「第三紀」と「第四紀」がなくなる?
−新生代の新しい時代区分−

 New subdivision of the Cainozoic era 


最終更新日:2009/04/09


 新生代は第三紀と第四紀からなることは当然のことであり,それが否定されることは「晴天の霹靂」とでもいう出来事である,と思う人も多いと思います.もともと,「第三紀」と「第四紀」という時代名は「伝統的な」古いもので,これと同様の第一紀(Primary)と第二紀(Secoundary)はとうの昔に廃棄されていました.そして,それと同様に実は,「第三紀」と「第四紀」もすでに今から20年以上前から地質時代区分として国際的には正式に使われていませんでした.

 2004年にイタリアで行われた万国地質学会(IGC)で,「第三紀」と「第四紀」がなくなった地質年代表(GTS2004)が公表されました.その年代表では,新生代は「Paleogene」と「Neogene」に区分され,第四紀は「Neogene」の中に含められ,「伝統的に地質時代名」として非公式なものとされていました.また,この「第四紀」の基底は従来の更新世の基底であったCalabrian(カラブリアン)の基底(1.81 Ma)ではなく,鮮新世の最上部の時代であるジェラシアン(Gelasian)の基底(2.6 Ma)とされていました.(Maは100万年)

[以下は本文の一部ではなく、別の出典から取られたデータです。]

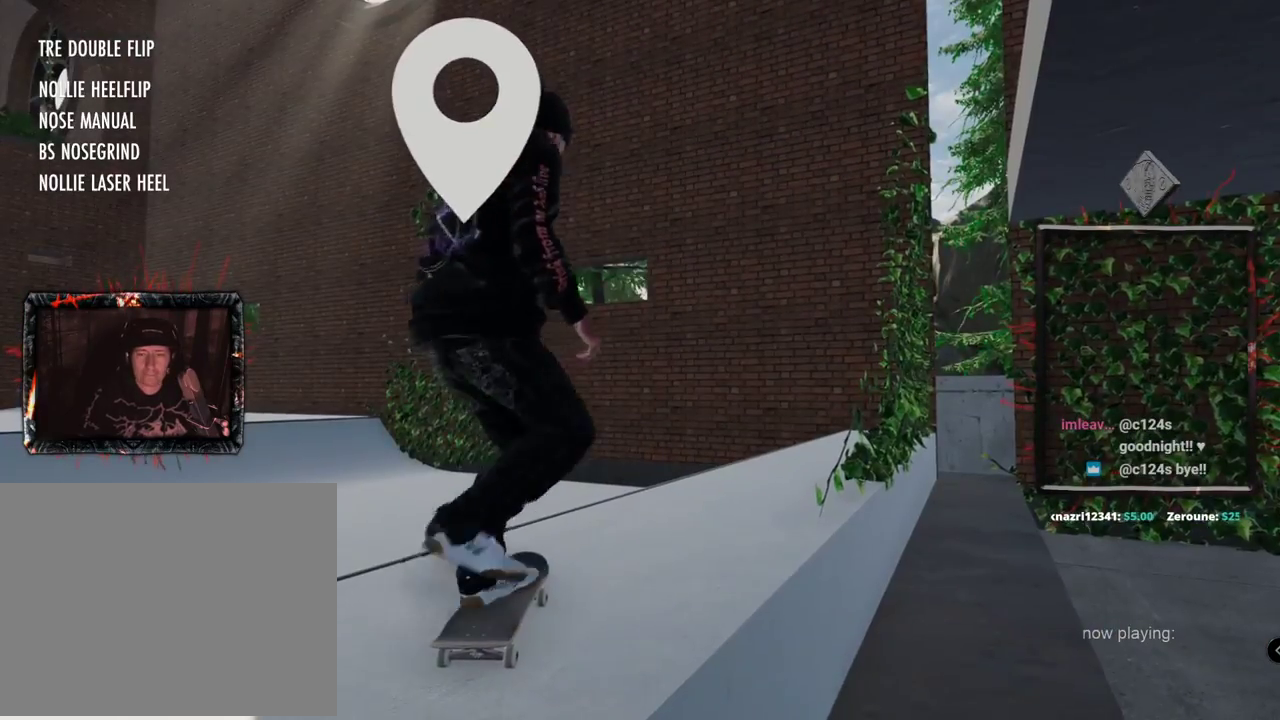
{"buttons": [], "left_stick": "center", "right_stick": "right", "events": [[100, "L2", "down"], [200, "A", "up"], [350, "L2", "up"], [384, "left_stick", "up"], [400, "right_stick", "up"], [484, "right_stick", "right"], [501, "left_stick", "center"]]}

 このGTS2004に対して,国際第四紀連合(INQUA)など第四紀の研究組織は根耳に水だったために大変驚きました.そして,GTS2004を発表した国際地質科学連合(IUGS)国際層序委員会(ICS)に対して地質年代表の再検討を要求し,鮮新世と更新世の境界の見直しを開始しました.その結果,2007年のINQUA大会で,「第四紀」を「Neogene」の次に続く正式な「紀」と定義すること,それと第四紀の始まりをジェラシアンの基底(2.59 Ma)とし,第四紀の始まりと更新世の始まりを一致させることから,ジェラシアンを更新世の最初の期とすることが決議されました.

 そして,2008年にノルウェーで開催された万国地質学会(IGC)で発表された地質年代表(GTS2008)では,新生代は「Paleogene」と「Neogene」,それと「第四紀」の3つに区分されました.強い反対のなかった「第三紀」はこの表でも消滅しています.また,「第四紀」すなわち更新世の基底は現在討論中ということで,従来のカラブリアンの基底(1.81 Ma)とジェラシアンの基底(2.59 Ma)のふたつが併記されています.

 日本第四紀学会など日本の第四紀関係団体でも,INQUAの2007年の決議を支持し,2.59 Maが第四紀と更新世の始まりとする見解を妥当としているそうです.ジェラシアンの基底は,掛川地域では掛川層群上部層の基底(白岩火山灰層の基底付近の層準)に相当し,房総地域では上総層群の基底(黒滝不整合)にほぼ相当します.従来の更新世の始まりであるカラブリアンの基底は,掛川地域では小笠層群の基底に相当し,房総地域では上総層群の黄和田層下部Kd38火山灰層基底付近の層準に相当します.

 「第四紀」の始めを何によって決めるかという問題は,「第四紀」をどのように定義するかということで,さまざまな意見があり今後も議論されると思います.しかし,第四紀の始まりをとりあえずどちらかに決めてもらわないと,「第四紀」や「更新世」,さらに「鮮新世」という用語自体を正確に使用できなくなる恐れがあり,心配です.

 「第四紀」はとりあえず残ったのですが,日本の地質研究や教育にとって問題なのはむしろ「第三紀」の方です.「第三紀」は「第四紀」同様に日本では地学関係者や教育関係者にはそれなりにポピラーで,新生代の紀区分である「Paleogene」と「Neogene」を日本では,それぞれ「古第三紀」と「新第三紀」としています.したがって,「第三紀」という時代を使用できなくなると,「Paleogene」と「Neogene」をどのように訳すかという問題があります.

 それについては,いくつかの提案がすでにありますが,実際に,学校でどのように教えていったらよいかなど,直面する場面もこれから多くなっていくと思われます.私は,当面,「古第三紀」と「新第三紀」という用語をそのまま使用して,混乱をさけるべきかと思います.